(WHAT THIS EXERCISE ASKS):
- A) What population figures does the coal and lung cancer passage give for farming groups? List every one.
- B) Write the next part of the coal and lung cancer passage, starting after its final sentence.

### DOCUMENT PASSAGE ###

The sampling procedure for control selection could be a potential source of bias. Although population weighting factors were applied for communes, they were not applied for large or small farming groups. Thus, our strategy of randomly selecting farming groups implied that individuals living in larger farming groups would be underrepresented among controls. However, populations of large and small farming groups were quite similar throughout Xuanwei. The population of a large farming groups varied from about 2000 to 3000, and for small farming groups varied from several hundred to about 1000. Therefore, we seriously doubt whether our sampling strategy introduced appreciable bias into the results.
An International Agency for Research on Cancer (IARC) monograph working group has recently concluded that indoor emissions from household combustion of coal are carcinogenic to humans (Group 1) and are associated primarily with an increased risk of lung cancer.6
Our study of coal types on lung cancer risks provides further evidence on the link between coal use and lung cancer risk and suggests that the association varies dramatically between different types of coal.
The quality of coal that is used in households around the world varies dramatically across countries and regions due to differences in local coal deposits. Little attention has been paid to the types of coal that are used by households and commercial users in developing countries, with regard to health hazards to people who are in closest proximity to the coal. Our study suggests that household coal fuels should be evaluated for their carcinogenic potential and that steps should be taken to minimize exposure to hazardous coals.

### LISTED RECORDS ###

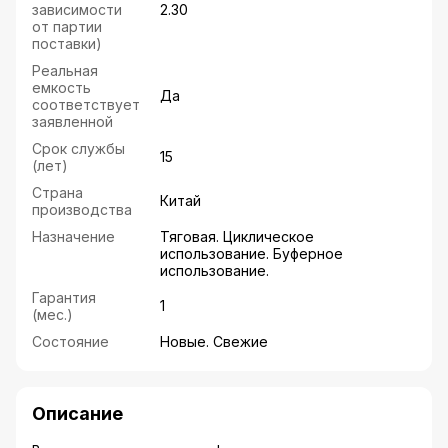
зависимости
2.30
от партии
поставки)
Реальная
емкость
Да
соответствует
заявленной
Срок службы
15
(лет)
Страна
Китай
производства
Назначение
Тяговая. Циклическое
использование. Буферное
использование.
Гарантия
1
(мес.)
Состояние
Новые. Свежие
Описание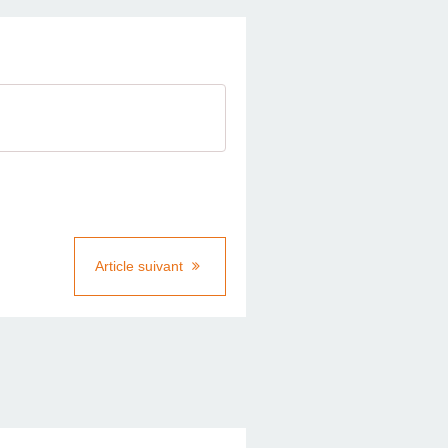
Article suivant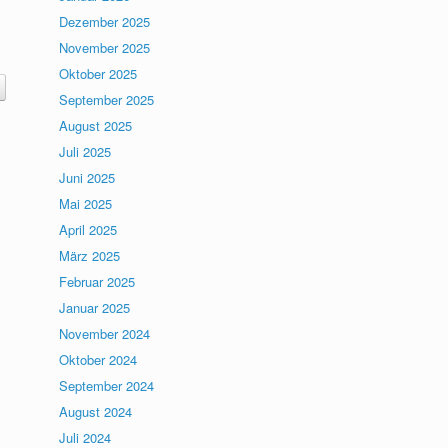
Dezember 2025
November 2025
Oktober 2025
September 2025
August 2025
Juli 2025
Juni 2025
Mai 2025
April 2025
März 2025
Februar 2025
Januar 2025
November 2024
Oktober 2024
September 2024
August 2024
Juli 2024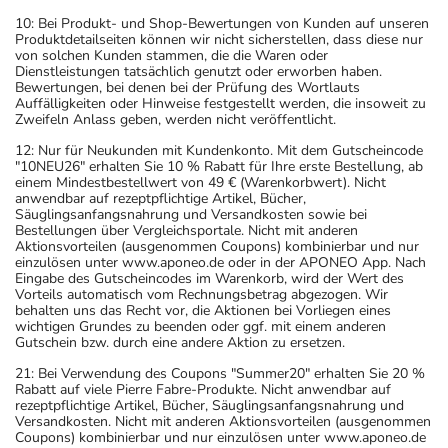
10: Bei Produkt- und Shop-Bewertungen von Kunden auf unseren
Produktdetailseiten können wir nicht sicherstellen, dass diese nur
von solchen Kunden stammen, die die Waren oder
Dienstleistungen tatsächlich genutzt oder erworben haben.
Bewertungen, bei denen bei der Prüfung des Wortlauts
Auffälligkeiten oder Hinweise festgestellt werden, die insoweit zu
Zweifeln Anlass geben, werden nicht veröffentlicht.
12: Nur für Neukunden mit Kundenkonto. Mit dem Gutscheincode
"10NEU26" erhalten Sie 10 % Rabatt für Ihre erste Bestellung, ab
einem Mindestbestellwert von 49 € (Warenkorbwert). Nicht
anwendbar auf rezeptpflichtige Artikel, Bücher,
Säuglingsanfangsnahrung und Versandkosten sowie bei
Bestellungen über Vergleichsportale. Nicht mit anderen
Aktionsvorteilen (ausgenommen Coupons) kombinierbar und nur
einzulösen unter www.aponeo.de oder in der APONEO App. Nach
Eingabe des Gutscheincodes im Warenkorb, wird der Wert des
Vorteils automatisch vom Rechnungsbetrag abgezogen. Wir
behalten uns das Recht vor, die Aktionen bei Vorliegen eines
wichtigen Grundes zu beenden oder ggf. mit einem anderen
Gutschein bzw. durch eine andere Aktion zu ersetzen.
21: Bei Verwendung des Coupons "Summer20" erhalten Sie 20 %
Rabatt auf viele Pierre Fabre-Produkte. Nicht anwendbar auf
rezeptpflichtige Artikel, Bücher, Säuglingsanfangsnahrung und
Versandkosten. Nicht mit anderen Aktionsvorteilen (ausgenommen
Coupons) kombinierbar und nur einzulösen unter www.aponeo.de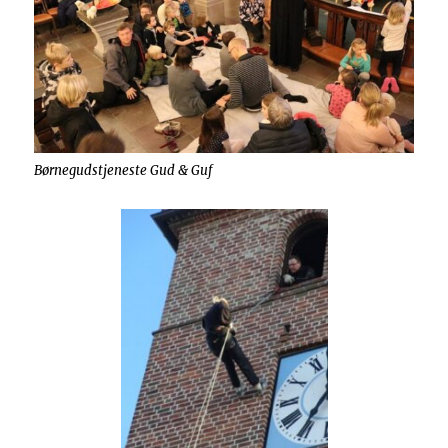
Børnegudstjeneste Gud & Guf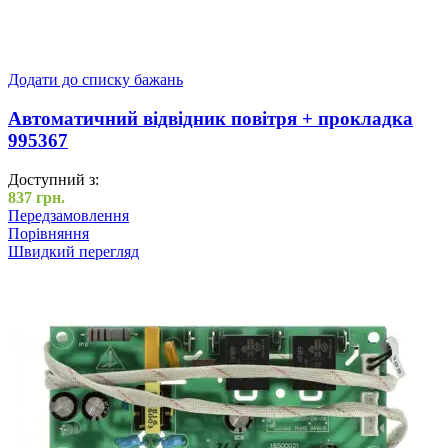
Додати до списку бажань
Автоматичний відвідник повітря + прокладка
995367
Доступний з:
837
грн.
Передзамовлення
Порівняння
Швидкий перегляд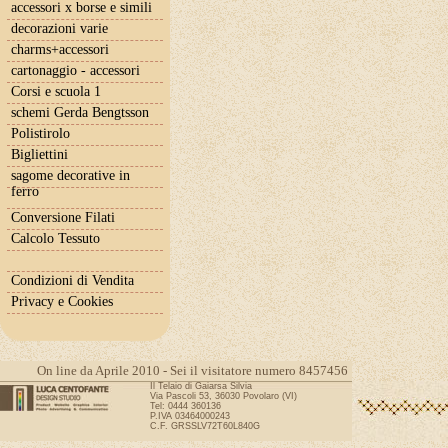
accessori x borse e simili
decorazioni varie
charms+accessori
cartonaggio - accessori
Corsi e scuola 1
schemi Gerda Bengtsson
Polistirolo
Bigliettini
sagome decorative in
ferro
Conversione Filati
Calcolo Tessuto
Condizioni di Vendita
Privacy e Cookies
On line da Aprile 2010 - Sei il visitatore numero 8457456
Il Telaio di Gaiarsa Silvia
Via Pascoli 53, 36030 Povolaro (VI)
Tel: 0444 360136
P.IVA 03464000243
C.F. GRSSLV72T60L840G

###

(ANSWERS FOR EACH ITEM):
- A)
- about 2000 (lower end for large farming groups)
- 3000 (upper end for large farming groups)
- several hundred (lower end for small farming groups)
- about 1000 (upper end for small farming groups)

- B)
We found some evidence that BaP levels in air were associated with increased risk of lung cancer. However, the analysis was based on a small number of data points. Further, coal combustion products are a complex mixture, and can contain other carcinogenic or co-carcinogenic compounds, so it is possible that more than one type of exposure has contributed to the striking lung cancer excess in this region. Additional studies are underway to identify and characterize the full range of potential carcinogens (e.g., polycyclic aromatic hydrocarbons, particulates, and heavy metals) present in coal combustion products, and to study their dose-response relationships with lung cancer in a new, larger study of lung cancer among nonsmoking women in this region of China. In addition, this study will be able to evaluate genetic modification of these relationships, which should provide new insights into the underlying mechanism of the association, as well as increase our understanding of lung cancer risk for distinct subgroups of the population.
In summary, our results show substantial variation in risk of lung cancer by different types of coals used in Xuanwei. These findings strongly suggest that the carcinogenic potential of smoky coal varies by coal type, and strongly caution against overgeneralizing results obtained in one location to other locations. Thus, these findings provide an important justification for additional research into, and comparison of, indoor air pollution health effects in multiple locations.